Music, of the joyful kind, however, very much remained at the center of the service.
More than a dozen musical tributes punctuated the sermons and speeches. Wonder contributed a powerful rendition of his signature tune, "Always." Earlier, Jennifer Hudson turned the Christian hymn, "Amazing Grace," into a truly spiritual experience. Ten-time Grammy winner Chaka Khan shined on the gospel song, "I'm Going Up Yonder," which had Congresswoman Maxine Waters dancing in the aisle.
Country crooner Faith Hill kicked off the musical tributes with a rousing rendition of "What a Friend We Have in Jesus," a gospel staple that Franklin covered in 1972. Pop princess Ariana Grande, chipped in with a cover of one of her idol's signature hits, "(You Make Me Feel Like) A Natural Woman."
Franklin may have been internationally renowned, but she was also locally beloved. Detroit Mayor Mike Duggan told the crowd that the city would rename Chene Park — site of the amphitheater that hosted a tribute concert the night before — as Aretha Franklin Park. To make it official, the proclamation would be voted on by City Council next Tuesday.
The gold-plated casket carrying Franklin arrived at the church at 7:45 a.m. EST, with the processional beginning three hours later. The service was expected to run at least five hours.
“After all she gave to the world, I felt we needed to give her an appropriate send-off that would match her legacy,” Sabrina Owens, Franklin's niece, told The Associated Press.

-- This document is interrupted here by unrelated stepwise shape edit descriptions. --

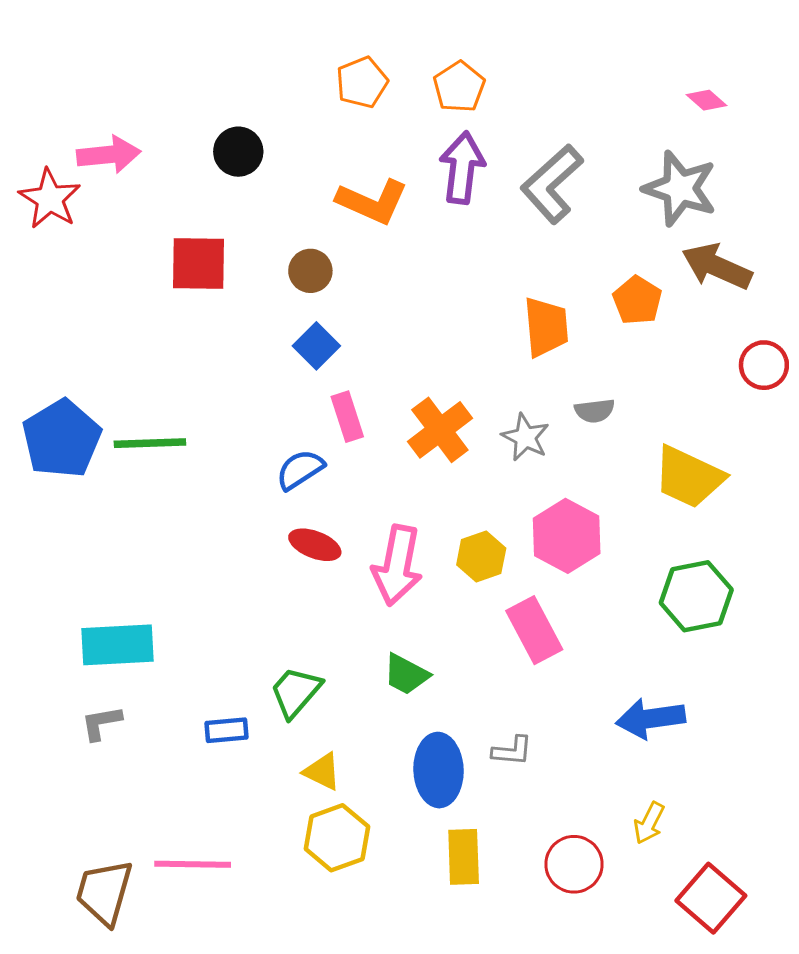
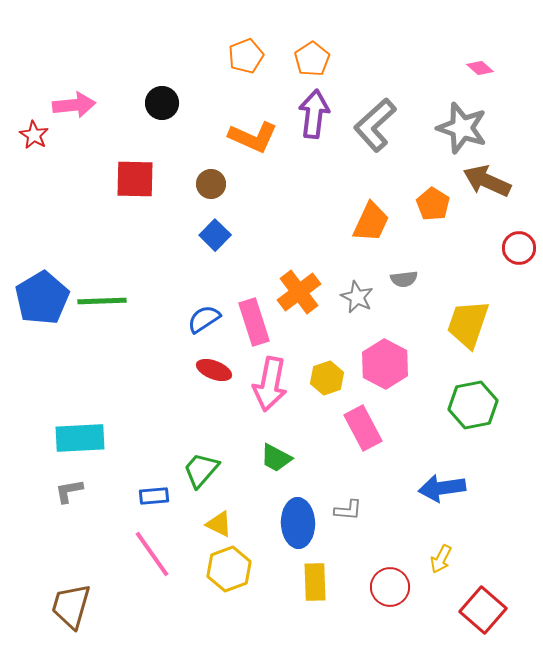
red star: (50, 199) -> (34, 135), size x0.7
orange trapezoid: (546, 327) -> (371, 222), turned 30
pink rectangle: (347, 417) -> (254, 322), moved, size x1.4
yellow trapezoid: (689, 477) -> (468, 324), turned 84
pink line: (193, 864) -> (152, 554), moved, turned 54

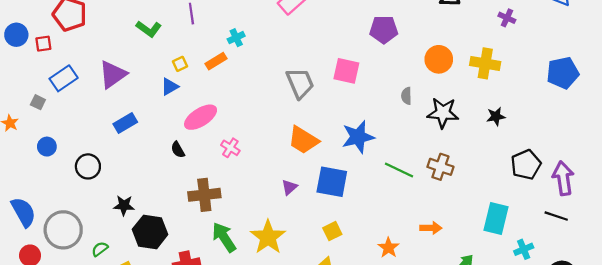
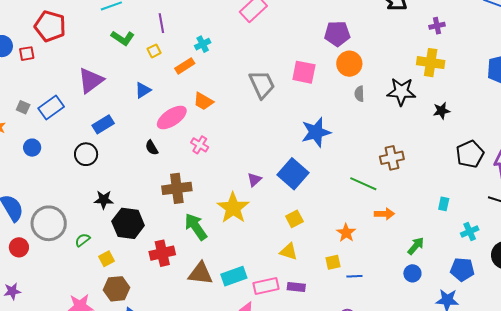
purple cross: (507, 18) -> (437, 26), moved, turned -35
orange circle: (439, 59) -> (349, 64), moved
yellow square: (180, 64) -> (154, 51), moved
blue rectangle: (64, 78) -> (51, 107), moved
black star: (443, 113) -> (401, 92), moved
orange trapezoid: (303, 140) -> (203, 101), moved, size x0.7
black circle: (88, 166) -> (86, 154), moved
brown cross: (440, 167) -> (392, 158), turned -30
green line: (399, 170) -> (363, 184), moved
blue square: (332, 182) -> (293, 174), turned 32
cyan rectangle: (496, 219) -> (444, 204), size x0.5
yellow star: (268, 237) -> (233, 208), moved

Then there are the diva flourishes. Those pink Cadillacs were organized by Crisette Ellis — the wife of Bishop Charles H. Ellis III, the pastor of the Greater Grace Temple — who told NPR that 130 such Caddies were expected to participate.
Greater Grace Temple had a deep connection for Franklin: The "Natural Woman" crooner sang at the 2005 funeral for civil rights icon Rosa Parks. In a nod to that link, Franklin's casket was ferried to the church in the same hearse that brought Parks there 13 years ago.
After the funeral service ended, Franklin was buried at Woodlawn Cemetery, where several family members, including her father, Rev. C. L. Franklin, are interred.